Yet, it's also true that in what she did for herself last year—just plain up and quitting, and coming back and scratching out the victory over Austin—Evert Lloyd gave herself something that no one else ever could have provided her. Getting married to an understanding dreamboat was not, as it turned out, the culmination of her youth. No, given Evert Lloyd's upbringing, that was merely something in the cards, something she had to get out of the way before she went about finishing the task of forming herself.
"You see," Casals says, "Tracy is still a caterpillar, but now Chris is a butterfly, and everything will be perfect now. She has the perfect husband and the perfect life, and when the baby comes, don't worry, it'll be the right thing to do at the right time. And someday Chris will play with her in mother-daughter tournaments. It's all there. It's perfect. It's Hollywood. It's a fairy tale."
Somewhere now, Chris laughs. Chris kisses John. Chris puts on tight T shirts. Chris tells jokes. Chris practices volleying. Chris streaks her hair and wears it just like John. The absolute self-assurance she has always manifested on the court that so frightened her own sister now shows up off the court as a fluid kind of confidence and maturity.
Traveling, she never carries her rackets anymore and delights that sometimes she goes undetected. "They're all looking for that porky little kid they've seen on television," she says, laughing. At Wimbledon last year, a cloying story in the Daily Mirror about Britain's tennis sweethearts began, "She has the best boobs in the business, but he has the best pins...."
"Do you have any comment on this sentence?" Mike Lupica of the New York Daily News asked her in a mock-serious tone, brandishing a copy of the Mirror.
"Absolutely," Evert Lloyd replied straightaway in kind. "It's high time that the press finally got one thing right about me."
Even her appearance on court has been modified, her traditional one-piece dresses having been replaced this year by the racier Continental separates she wears for her new couturier, Ellesse. Evert Lloyd has also taken to wearing bobby sox instead of those cutesy-poo little numbers with the pompons, which is, for tennis, a fashion footwear bombshell on the order of Baryshnikov suddenly appearing at Lincoln Center in galoshes.

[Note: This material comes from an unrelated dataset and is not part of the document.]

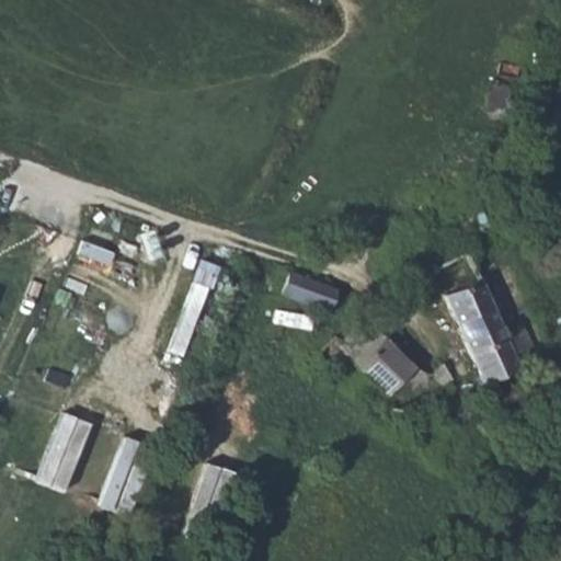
[(181,354),(216,263),(201,256),(165,348),(181,354)]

But there also are some things that don't change: the dainty barrettes holding her hair just so, the polished fingernails, the old-fashioned wood racket, the inscrutable, placid face, never revealing emotions even if a reddening nose gives some clue to the exertions taking place. Watch very carefully and you'll notice a slight grimace whenever an opponent hits a drop shot to lure her to the net, but that's all, just gritted teeth. When she serves, it's not a grunt she utters like other tennis mortals but a soft sigh, and as she prepares to receive a serve, she doesn't bounce about so much as she dances for us. At the conclusion of each shot, wherever she is on the court, her left hand reaches for the throat of the racket, ready to grasp the handle for a backhand. Occasionally, between points, she will touch a palm to her hip, drying her hand delicately. While resting during changeovers, other players may flop down, legs out; Evert Lloyd always makes sure to sit straight up, tucking one leg back, heel up on the chair leg, the other slightly extended, as if she were awaiting tea. Listen, it's not that bad to take up sweating, so long as you do it stylishly.

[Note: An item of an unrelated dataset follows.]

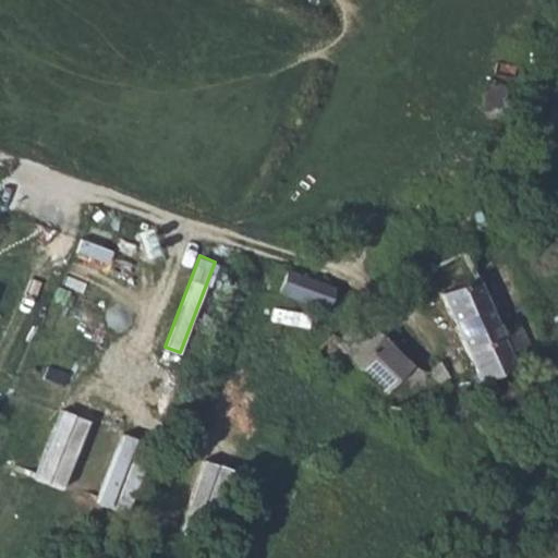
[(335,288),(287,271),(282,291),(327,307),(335,288)]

"She came along at a time when the audience expects to be involved, to be a part of you," Tinling says. "And the audience could see right away that she didn't want that. She had to learn to impose her own distinctive stardom, and she has become the most gracious world champion I've ever seen. At a time when controversy and manners have been called up for discussion, Chris has forever proved to be that thing my mother would have called a lady.
"And that Chris has a heart of steel and makes no bones about it—that makes this accomplishment all the more impressive." That's why the lady is a jock.